- **Data to use**

━━━━━━━━━━

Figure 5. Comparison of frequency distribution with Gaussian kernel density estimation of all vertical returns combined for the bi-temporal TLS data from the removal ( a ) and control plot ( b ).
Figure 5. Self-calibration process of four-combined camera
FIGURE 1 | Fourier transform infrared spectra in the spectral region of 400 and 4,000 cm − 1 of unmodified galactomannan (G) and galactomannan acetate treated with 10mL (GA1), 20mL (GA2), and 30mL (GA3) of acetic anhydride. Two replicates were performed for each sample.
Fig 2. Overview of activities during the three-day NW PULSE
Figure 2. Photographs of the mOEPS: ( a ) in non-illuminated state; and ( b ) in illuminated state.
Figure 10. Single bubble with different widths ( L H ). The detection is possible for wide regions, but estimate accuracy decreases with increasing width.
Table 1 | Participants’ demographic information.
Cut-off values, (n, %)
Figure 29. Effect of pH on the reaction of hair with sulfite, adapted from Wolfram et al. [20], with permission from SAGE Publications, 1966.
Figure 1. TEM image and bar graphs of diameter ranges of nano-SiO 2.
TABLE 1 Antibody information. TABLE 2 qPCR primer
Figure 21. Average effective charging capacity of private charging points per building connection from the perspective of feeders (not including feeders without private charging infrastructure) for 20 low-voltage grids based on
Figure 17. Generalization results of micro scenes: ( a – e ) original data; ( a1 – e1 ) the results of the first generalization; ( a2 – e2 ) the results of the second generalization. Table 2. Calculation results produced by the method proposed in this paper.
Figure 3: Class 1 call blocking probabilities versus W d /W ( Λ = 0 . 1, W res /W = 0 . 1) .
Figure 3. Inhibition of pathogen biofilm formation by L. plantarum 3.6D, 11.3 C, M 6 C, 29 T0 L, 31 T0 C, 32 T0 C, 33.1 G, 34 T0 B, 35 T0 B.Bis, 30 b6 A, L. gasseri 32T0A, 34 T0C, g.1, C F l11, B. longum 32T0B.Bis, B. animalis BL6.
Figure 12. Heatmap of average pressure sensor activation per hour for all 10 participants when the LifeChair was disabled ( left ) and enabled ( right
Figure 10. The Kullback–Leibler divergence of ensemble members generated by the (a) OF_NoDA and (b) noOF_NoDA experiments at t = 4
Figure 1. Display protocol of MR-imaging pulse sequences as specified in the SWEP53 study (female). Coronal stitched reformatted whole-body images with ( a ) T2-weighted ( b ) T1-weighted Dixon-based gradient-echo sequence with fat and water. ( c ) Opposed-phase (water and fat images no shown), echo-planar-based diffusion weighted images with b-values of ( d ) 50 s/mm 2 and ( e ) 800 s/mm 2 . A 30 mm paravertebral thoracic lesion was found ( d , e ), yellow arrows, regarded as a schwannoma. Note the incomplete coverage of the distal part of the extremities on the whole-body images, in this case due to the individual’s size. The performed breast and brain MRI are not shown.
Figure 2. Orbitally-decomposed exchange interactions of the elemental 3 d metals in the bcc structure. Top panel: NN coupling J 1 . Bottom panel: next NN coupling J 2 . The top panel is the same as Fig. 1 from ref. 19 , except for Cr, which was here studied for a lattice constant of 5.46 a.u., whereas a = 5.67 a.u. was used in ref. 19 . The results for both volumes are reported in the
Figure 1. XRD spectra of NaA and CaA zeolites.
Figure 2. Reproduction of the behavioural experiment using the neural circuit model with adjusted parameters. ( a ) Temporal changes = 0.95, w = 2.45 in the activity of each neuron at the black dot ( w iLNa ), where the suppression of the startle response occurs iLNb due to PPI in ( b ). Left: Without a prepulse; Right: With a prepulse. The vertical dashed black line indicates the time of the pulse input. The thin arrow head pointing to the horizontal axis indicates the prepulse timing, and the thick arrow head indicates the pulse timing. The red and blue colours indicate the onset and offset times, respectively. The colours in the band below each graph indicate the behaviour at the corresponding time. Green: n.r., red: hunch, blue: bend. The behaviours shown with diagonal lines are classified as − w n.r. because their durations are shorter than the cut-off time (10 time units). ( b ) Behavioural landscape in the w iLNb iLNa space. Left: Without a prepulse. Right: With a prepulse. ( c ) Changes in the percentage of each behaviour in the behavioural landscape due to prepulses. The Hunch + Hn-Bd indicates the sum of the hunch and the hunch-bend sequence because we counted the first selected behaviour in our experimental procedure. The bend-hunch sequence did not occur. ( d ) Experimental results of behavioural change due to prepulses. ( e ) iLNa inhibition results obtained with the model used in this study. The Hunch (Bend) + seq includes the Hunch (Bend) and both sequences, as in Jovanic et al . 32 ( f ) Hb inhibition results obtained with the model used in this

━━━━━━━━━━

- **Exercise**
Would you copy, unchanged, the stretch of the records above that begins at the line containing "Cut-off values, (n, %)" and ends at the line containing "TABLE 1 Antibody", and only that?

- **Answer for the task**
Cut-off values, (n, %)
Figure 29. Effect of pH on the reaction of hair with sulfite, adapted from Wolfram et al. [20], with permission from SAGE Publications, 1966.
Figure 1. TEM image and bar graphs of diameter ranges of nano-SiO 2.
TABLE 1 Antibody information. TABLE 2 qPCR primer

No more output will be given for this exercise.